§ Data provided:

◆ ◆ ◆ ◆ ◆

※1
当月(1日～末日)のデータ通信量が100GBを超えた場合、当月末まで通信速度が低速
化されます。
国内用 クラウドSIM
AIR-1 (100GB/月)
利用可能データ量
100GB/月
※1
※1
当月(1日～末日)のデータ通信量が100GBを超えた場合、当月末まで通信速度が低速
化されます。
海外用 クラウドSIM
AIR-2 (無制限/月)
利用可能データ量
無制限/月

◆ ◆ ◆ ◆ ◆

§ Action item:
Copy out the material above line by line, changing nothing and keeping every line in its original order.

§ Exercise response:
※1
当月(1日～末日)のデータ通信量が100GBを超えた場合、当月末まで通信速度が低速
化されます。
国内用 クラウドSIM
AIR-1 (100GB/月)
利用可能データ量
100GB/月
※1
※1
当月(1日～末日)のデータ通信量が100GBを超えた場合、当月末まで通信速度が低速
化されます。
海外用 クラウドSIM
AIR-2 (無制限/月)
利用可能データ量
無制限/月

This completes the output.